* _Stored data_
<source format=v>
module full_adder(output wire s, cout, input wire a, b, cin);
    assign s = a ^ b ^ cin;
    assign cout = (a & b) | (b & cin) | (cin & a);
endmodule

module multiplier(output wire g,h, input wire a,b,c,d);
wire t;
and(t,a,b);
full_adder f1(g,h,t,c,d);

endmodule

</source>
* * *
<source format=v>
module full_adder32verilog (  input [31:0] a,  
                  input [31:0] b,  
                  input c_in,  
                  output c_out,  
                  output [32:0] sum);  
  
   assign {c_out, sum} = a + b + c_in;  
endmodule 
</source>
* * *
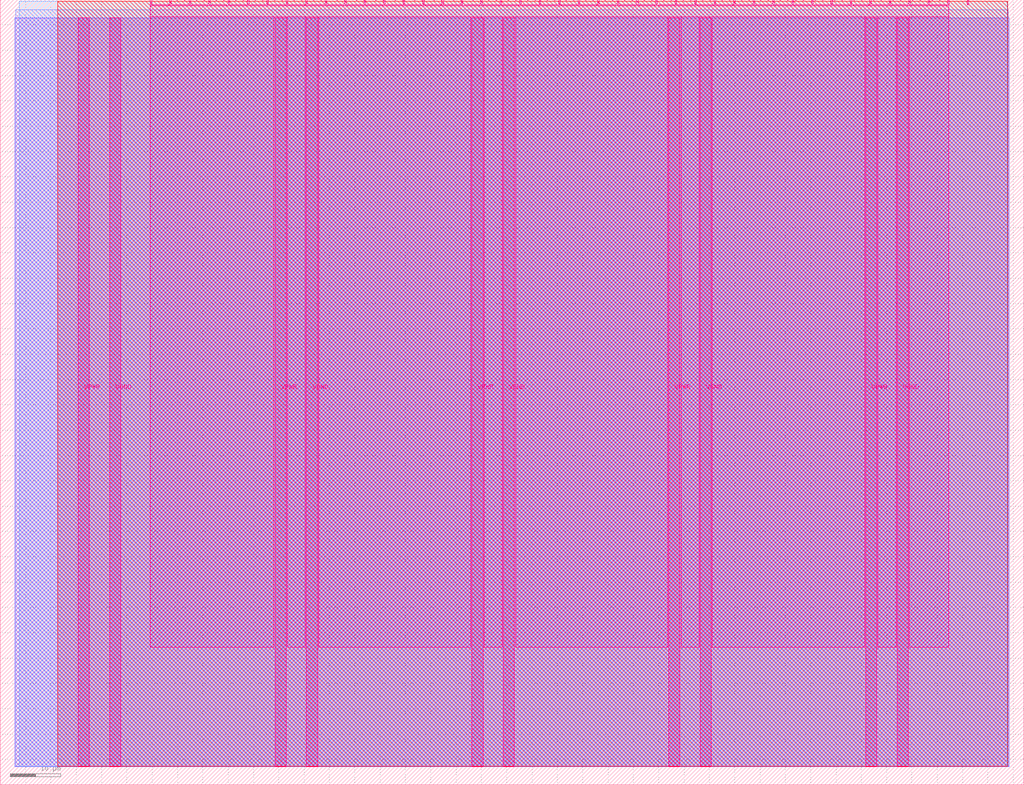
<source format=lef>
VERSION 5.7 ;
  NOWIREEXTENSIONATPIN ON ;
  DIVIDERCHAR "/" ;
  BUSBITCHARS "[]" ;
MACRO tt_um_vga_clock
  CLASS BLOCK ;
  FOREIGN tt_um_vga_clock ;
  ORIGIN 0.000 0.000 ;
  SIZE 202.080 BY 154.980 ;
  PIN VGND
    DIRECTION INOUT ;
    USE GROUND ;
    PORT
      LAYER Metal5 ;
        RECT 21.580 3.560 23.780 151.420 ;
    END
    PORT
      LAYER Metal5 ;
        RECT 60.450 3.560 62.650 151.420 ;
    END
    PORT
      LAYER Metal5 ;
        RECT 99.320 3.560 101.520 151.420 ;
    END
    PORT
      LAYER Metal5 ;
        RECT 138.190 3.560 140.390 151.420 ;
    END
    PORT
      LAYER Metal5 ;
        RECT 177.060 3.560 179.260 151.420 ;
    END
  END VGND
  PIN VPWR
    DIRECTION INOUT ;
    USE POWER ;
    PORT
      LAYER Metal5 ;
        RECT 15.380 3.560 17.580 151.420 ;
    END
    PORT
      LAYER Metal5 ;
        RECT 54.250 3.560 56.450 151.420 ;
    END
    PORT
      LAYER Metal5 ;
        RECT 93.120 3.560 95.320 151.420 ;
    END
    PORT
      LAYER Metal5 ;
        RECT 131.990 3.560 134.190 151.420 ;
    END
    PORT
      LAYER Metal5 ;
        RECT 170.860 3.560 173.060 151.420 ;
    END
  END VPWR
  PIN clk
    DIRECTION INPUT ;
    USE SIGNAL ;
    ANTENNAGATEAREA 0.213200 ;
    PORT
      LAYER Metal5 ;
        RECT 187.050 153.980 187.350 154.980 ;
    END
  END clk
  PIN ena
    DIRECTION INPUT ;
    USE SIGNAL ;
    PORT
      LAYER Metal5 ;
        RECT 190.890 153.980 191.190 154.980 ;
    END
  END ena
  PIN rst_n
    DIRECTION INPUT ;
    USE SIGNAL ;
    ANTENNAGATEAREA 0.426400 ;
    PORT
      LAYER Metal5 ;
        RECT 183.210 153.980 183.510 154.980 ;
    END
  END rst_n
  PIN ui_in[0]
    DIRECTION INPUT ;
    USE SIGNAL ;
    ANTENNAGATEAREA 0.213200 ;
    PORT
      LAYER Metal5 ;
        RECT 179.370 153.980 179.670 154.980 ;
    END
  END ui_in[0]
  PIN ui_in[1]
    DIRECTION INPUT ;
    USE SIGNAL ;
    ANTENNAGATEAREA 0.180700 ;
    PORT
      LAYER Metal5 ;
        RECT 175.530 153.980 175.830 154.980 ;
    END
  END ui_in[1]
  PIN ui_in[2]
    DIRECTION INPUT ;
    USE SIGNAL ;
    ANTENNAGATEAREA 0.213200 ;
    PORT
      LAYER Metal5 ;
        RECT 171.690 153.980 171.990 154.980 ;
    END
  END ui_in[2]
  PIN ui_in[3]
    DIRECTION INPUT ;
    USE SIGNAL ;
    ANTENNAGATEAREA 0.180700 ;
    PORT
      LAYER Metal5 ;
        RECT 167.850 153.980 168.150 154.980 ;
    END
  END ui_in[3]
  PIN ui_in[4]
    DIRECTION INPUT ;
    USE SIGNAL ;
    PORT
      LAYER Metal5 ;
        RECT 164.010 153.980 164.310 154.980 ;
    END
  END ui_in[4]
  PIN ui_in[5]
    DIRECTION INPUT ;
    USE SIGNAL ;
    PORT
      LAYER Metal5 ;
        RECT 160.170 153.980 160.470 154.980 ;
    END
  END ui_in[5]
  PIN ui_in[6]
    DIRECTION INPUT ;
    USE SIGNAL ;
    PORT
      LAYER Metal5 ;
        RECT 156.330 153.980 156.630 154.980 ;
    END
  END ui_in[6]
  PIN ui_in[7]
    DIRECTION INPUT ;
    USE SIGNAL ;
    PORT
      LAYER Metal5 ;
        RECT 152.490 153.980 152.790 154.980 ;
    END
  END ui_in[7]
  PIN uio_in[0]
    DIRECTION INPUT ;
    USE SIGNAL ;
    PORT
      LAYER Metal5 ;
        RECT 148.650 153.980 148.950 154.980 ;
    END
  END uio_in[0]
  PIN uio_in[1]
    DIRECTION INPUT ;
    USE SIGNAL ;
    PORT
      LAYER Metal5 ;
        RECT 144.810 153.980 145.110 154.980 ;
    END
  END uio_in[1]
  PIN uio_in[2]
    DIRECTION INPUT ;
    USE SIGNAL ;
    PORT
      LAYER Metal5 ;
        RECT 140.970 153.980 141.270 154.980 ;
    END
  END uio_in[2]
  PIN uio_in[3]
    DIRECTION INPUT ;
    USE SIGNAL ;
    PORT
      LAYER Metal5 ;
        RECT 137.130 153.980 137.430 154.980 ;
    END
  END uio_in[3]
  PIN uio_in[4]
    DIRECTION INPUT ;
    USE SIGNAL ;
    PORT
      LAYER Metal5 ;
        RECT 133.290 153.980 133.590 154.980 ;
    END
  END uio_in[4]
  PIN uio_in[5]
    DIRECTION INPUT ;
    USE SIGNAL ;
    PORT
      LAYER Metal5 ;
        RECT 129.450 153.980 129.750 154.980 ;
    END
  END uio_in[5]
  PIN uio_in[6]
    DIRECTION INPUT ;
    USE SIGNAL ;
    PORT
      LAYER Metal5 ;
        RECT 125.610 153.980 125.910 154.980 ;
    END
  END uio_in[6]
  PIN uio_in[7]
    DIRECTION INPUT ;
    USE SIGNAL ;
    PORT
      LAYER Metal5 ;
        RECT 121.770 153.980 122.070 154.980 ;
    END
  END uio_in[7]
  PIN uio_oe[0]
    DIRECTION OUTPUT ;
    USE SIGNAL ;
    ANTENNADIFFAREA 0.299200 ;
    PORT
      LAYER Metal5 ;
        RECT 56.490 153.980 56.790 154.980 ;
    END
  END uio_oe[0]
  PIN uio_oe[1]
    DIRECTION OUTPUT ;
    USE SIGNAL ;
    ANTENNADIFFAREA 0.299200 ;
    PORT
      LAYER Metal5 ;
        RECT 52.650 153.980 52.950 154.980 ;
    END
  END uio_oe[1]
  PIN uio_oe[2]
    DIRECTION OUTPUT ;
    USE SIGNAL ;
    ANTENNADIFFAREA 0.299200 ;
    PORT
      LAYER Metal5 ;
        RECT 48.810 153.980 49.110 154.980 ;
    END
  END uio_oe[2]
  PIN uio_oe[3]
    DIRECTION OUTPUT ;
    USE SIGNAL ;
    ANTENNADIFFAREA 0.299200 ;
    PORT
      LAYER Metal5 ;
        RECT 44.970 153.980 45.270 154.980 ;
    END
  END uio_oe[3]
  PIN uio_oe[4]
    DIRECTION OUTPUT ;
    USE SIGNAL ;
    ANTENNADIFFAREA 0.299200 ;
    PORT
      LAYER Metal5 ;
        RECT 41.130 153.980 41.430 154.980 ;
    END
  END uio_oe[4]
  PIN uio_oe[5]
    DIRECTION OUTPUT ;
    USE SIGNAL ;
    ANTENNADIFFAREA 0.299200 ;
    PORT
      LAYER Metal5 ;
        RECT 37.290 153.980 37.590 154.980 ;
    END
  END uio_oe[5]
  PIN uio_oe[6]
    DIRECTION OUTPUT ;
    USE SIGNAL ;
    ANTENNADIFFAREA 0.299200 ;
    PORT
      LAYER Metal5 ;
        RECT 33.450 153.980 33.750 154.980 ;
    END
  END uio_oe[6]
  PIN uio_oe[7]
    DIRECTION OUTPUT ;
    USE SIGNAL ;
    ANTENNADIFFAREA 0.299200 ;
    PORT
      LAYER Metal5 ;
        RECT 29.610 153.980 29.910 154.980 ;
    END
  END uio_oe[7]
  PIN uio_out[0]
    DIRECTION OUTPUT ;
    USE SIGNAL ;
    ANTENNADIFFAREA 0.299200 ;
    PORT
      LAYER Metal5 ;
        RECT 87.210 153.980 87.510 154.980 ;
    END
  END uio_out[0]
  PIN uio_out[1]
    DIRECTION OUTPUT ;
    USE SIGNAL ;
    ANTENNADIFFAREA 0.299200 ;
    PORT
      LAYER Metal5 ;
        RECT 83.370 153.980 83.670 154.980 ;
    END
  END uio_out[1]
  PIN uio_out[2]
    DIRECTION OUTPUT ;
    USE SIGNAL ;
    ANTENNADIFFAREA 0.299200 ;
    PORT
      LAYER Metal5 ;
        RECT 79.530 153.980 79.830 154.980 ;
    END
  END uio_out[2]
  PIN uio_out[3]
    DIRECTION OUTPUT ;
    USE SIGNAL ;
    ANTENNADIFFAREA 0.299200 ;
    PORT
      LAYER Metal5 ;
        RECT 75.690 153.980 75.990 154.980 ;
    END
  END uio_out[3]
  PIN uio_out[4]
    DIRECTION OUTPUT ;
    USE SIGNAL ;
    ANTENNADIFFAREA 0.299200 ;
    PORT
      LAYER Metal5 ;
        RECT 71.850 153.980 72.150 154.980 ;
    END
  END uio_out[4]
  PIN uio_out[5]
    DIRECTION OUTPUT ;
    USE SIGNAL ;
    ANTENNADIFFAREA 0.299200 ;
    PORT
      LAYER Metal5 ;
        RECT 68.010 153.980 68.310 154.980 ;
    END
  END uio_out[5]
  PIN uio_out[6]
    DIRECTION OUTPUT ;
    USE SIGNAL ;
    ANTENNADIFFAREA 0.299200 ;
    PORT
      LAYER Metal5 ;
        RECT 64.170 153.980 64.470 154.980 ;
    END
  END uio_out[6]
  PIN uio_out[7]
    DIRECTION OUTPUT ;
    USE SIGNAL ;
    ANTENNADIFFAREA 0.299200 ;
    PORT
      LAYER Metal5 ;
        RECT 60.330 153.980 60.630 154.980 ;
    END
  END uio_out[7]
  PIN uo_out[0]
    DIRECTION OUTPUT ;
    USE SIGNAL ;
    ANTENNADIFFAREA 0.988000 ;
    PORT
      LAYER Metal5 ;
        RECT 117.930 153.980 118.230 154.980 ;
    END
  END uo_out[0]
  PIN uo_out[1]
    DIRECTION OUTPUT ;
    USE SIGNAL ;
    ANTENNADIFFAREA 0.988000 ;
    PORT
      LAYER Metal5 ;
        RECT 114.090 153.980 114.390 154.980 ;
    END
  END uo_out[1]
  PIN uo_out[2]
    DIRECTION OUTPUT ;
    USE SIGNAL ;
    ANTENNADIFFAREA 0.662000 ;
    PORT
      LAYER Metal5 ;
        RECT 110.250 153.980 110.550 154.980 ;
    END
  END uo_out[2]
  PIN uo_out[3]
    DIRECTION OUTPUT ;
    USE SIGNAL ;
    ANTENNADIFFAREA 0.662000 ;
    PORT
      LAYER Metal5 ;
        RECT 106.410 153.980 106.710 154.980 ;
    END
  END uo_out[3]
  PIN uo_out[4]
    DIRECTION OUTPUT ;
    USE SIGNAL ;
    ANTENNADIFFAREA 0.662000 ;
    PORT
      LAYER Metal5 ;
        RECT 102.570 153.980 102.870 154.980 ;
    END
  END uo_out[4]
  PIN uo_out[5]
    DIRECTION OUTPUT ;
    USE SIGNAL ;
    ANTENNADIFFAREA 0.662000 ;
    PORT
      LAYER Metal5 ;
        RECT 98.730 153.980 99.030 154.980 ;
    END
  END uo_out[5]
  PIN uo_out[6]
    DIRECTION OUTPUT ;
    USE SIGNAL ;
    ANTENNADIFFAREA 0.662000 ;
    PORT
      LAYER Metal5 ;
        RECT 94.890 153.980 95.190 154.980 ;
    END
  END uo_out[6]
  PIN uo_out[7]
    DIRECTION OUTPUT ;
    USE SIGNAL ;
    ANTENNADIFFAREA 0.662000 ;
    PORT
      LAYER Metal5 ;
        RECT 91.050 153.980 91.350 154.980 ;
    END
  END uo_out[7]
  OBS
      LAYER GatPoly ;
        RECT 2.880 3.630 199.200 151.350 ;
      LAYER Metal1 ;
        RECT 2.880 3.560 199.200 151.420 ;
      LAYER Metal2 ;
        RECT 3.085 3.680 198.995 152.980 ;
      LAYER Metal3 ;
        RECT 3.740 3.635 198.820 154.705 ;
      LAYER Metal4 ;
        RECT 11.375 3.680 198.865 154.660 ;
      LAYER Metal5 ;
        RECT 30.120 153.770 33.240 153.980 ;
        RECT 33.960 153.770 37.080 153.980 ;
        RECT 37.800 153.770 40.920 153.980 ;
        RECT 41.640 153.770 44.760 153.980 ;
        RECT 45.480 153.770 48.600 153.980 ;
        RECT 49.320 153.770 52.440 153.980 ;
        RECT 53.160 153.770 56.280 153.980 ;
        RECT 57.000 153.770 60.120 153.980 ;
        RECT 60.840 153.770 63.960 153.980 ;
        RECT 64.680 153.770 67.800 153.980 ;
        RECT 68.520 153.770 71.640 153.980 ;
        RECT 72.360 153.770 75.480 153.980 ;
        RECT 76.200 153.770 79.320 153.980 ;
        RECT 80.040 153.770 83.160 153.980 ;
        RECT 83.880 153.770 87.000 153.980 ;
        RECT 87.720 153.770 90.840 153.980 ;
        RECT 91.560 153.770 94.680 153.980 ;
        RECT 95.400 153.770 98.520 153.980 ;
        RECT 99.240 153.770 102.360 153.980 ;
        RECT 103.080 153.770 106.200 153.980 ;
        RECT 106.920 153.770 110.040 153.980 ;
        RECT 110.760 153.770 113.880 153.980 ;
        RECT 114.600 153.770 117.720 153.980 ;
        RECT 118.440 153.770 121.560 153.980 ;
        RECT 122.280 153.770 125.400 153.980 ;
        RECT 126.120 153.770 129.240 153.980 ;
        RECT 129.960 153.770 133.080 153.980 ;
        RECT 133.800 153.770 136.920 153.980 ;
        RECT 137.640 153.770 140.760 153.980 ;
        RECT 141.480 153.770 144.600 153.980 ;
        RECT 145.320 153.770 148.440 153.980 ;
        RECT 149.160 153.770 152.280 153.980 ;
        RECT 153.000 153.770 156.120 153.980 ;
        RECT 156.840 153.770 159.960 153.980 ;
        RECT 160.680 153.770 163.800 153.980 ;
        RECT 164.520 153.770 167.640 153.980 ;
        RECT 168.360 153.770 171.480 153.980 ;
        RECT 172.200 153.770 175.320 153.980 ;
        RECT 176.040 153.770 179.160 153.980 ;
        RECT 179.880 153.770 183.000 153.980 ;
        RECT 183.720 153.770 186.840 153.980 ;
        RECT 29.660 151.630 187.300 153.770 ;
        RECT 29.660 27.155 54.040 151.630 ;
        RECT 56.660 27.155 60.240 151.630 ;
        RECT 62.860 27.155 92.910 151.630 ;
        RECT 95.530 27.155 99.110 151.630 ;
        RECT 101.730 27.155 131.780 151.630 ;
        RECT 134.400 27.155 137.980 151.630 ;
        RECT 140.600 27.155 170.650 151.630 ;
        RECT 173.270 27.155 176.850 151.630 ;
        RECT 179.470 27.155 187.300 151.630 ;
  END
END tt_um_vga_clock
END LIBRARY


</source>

* _The problem_
Using the records above, write out exactly the lines between the one holding "PIN uio_oe[1]" and the one holding "RECT 33.450 153.980 33.750 154.980 ;", inclusive; leave everything else out.

* _Answer section_
  PIN uio_oe[1]
    DIRECTION OUTPUT ;
    USE SIGNAL ;
    ANTENNADIFFAREA 0.299200 ;
    PORT
      LAYER Metal5 ;
        RECT 52.650 153.980 52.950 154.980 ;
    END
  END uio_oe[1]
  PIN uio_oe[2]
    DIRECTION OUTPUT ;
    USE SIGNAL ;
    ANTENNADIFFAREA 0.299200 ;
    PORT
      LAYER Metal5 ;
        RECT 48.810 153.980 49.110 154.980 ;
    END
  END uio_oe[2]
  PIN uio_oe[3]
    DIRECTION OUTPUT ;
    USE SIGNAL ;
    ANTENNADIFFAREA 0.299200 ;
    PORT
      LAYER Metal5 ;
        RECT 44.970 153.980 45.270 154.980 ;
    END
  END uio_oe[3]
  PIN uio_oe[4]
    DIRECTION OUTPUT ;
    USE SIGNAL ;
    ANTENNADIFFAREA 0.299200 ;
    PORT
      LAYER Metal5 ;
        RECT 41.130 153.980 41.430 154.980 ;
    END
  END uio_oe[4]
  PIN uio_oe[5]
    DIRECTION OUTPUT ;
    USE SIGNAL ;
    ANTENNADIFFAREA 0.299200 ;
    PORT
      LAYER Metal5 ;
        RECT 37.290 153.980 37.590 154.980 ;
    END
  END uio_oe[5]
  PIN uio_oe[6]
    DIRECTION OUTPUT ;
    USE SIGNAL ;
    ANTENNADIFFAREA 0.299200 ;
    PORT
      LAYER Metal5 ;
        RECT 33.450 153.980 33.750 154.980 ;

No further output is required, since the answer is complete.